Andrej Koelewijn

3/27/2003

Stored procedures and portability

Filed under: — andrejk @ 9:23 pm

It appears that some people are concerned about portability of the ref cursors I described earlier. I wish this would also trouble me, but the reality is that the project I work on these days uses Oracle and it’s not going to use anything else anytime soon. We are building a java web application on top of Oracle Applications 11i (CRM module). I don’t think Oracle is going to port this to mysql or db2. So for this project I don’t really care about portability.

And the fact is, I want to know all the special features Oracle includes in their
database, as it gives me a better understanding of when to use Oracle or something else, for example PostgreSQL. Some features are really usefull.

At home I use PostgreSQL to try things out. I have a pentium III – 500, and it’s no fun to run Oracle on that. PostgreSQL is a nice replacement. And it supports ref cursors btw. I haven’t tried it, so I don’t know how good the postgresql jdbc drivers support this.

I don’t have any experience with other databases, so I don’t know how well stored procedures and ref cursors are supported on other database. Anybody?

Fred asked whether stored procedures shouldn’t be avoided to get platform/vendor independence. Maybe. But the reality is that databases often live longer than programming languages. Most companies in the netherlands using oracle databases write their applications in Oracle Forms, before that in c and c++. Today they are looking at java, and in the future probably .net. So portability to them means that one database should be able to port to different languages, not that one language should be able to port to multiple databases. I think it improves usability a lot if you put all your business rules as much as possible in the database, by using stored procedures and packages. That way you can easily reuse them when you switch to a different programming language. And in this situation I think stored procedures and ref cursors really do make sense.

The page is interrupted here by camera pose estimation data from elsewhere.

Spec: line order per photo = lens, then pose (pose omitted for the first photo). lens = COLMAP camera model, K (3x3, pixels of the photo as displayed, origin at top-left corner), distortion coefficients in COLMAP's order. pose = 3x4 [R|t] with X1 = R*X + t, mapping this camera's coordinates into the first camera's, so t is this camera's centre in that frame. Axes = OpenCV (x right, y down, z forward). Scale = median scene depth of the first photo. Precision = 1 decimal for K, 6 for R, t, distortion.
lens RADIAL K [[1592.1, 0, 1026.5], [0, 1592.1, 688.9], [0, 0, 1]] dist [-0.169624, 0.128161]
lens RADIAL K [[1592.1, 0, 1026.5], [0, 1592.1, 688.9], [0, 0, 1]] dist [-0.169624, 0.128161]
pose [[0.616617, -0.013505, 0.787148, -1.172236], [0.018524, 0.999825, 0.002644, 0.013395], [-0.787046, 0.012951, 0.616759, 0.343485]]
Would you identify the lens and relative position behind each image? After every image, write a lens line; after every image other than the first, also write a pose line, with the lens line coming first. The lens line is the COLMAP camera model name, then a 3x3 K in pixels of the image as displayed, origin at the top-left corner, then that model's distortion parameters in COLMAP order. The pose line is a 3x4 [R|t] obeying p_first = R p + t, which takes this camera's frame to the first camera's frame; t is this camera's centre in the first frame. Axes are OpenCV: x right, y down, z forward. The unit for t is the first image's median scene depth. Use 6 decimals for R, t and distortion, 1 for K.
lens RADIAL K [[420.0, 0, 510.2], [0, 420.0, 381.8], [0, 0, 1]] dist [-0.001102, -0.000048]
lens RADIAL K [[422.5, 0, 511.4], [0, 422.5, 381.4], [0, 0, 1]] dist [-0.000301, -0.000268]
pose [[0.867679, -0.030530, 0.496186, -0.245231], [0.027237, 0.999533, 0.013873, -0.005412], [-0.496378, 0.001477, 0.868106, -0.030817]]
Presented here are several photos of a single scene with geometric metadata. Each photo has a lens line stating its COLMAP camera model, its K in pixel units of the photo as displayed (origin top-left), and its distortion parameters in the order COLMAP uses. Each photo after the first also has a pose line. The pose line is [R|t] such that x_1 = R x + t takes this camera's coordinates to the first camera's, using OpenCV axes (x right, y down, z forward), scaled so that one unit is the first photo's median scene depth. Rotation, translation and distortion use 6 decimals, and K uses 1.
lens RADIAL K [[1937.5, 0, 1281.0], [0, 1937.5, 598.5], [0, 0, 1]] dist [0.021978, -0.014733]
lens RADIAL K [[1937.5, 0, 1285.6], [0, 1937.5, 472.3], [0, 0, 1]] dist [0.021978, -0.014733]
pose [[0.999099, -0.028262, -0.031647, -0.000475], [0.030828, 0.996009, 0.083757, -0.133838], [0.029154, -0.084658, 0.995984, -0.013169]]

One Response to “Stored procedures and portability”

  1. F. Degenaar Says:

    Hi Andrej,

    using Stored Procedures doesn’t pose a portability problem in itself. Every serious database offers them one way or another.
    What poses a portability problem is the way Oracle handles ref cursors.
    JDBC has a predefined manner of doing this, namely treating a call to stored procedure like a select-statement. i.e. the ResultSet is retrieved as an implicit parameter. Looking at the specs, you will find, that even batch calls with multiple ResultSets are possible.
    The obvious Right Thing To Do™ is to write your own CallableStatement, that encapsules Oracle’s aberration. Doing so you don’t have to differentiate between Oracle, DB2, Postgres etc. in the Java part of your application, promoting portability even further by hiding the SQL-dialects from the application.
    There is also another major drawback to Oracle’s method of retrieving ResultSets from Stored Procs: It is almost impossible to use them as a means for CMP.
    If you have an AppServer, that allows you to write your own select-statements for the finder-methods, you can easily replace them with calls to Stored Procs. The ResultSet would be retrieved as the return value of the statement’s executeQuery-method. Now try to do that with Oracle! You would probably end up writing a proxy to Oracle’s JDBC-driver.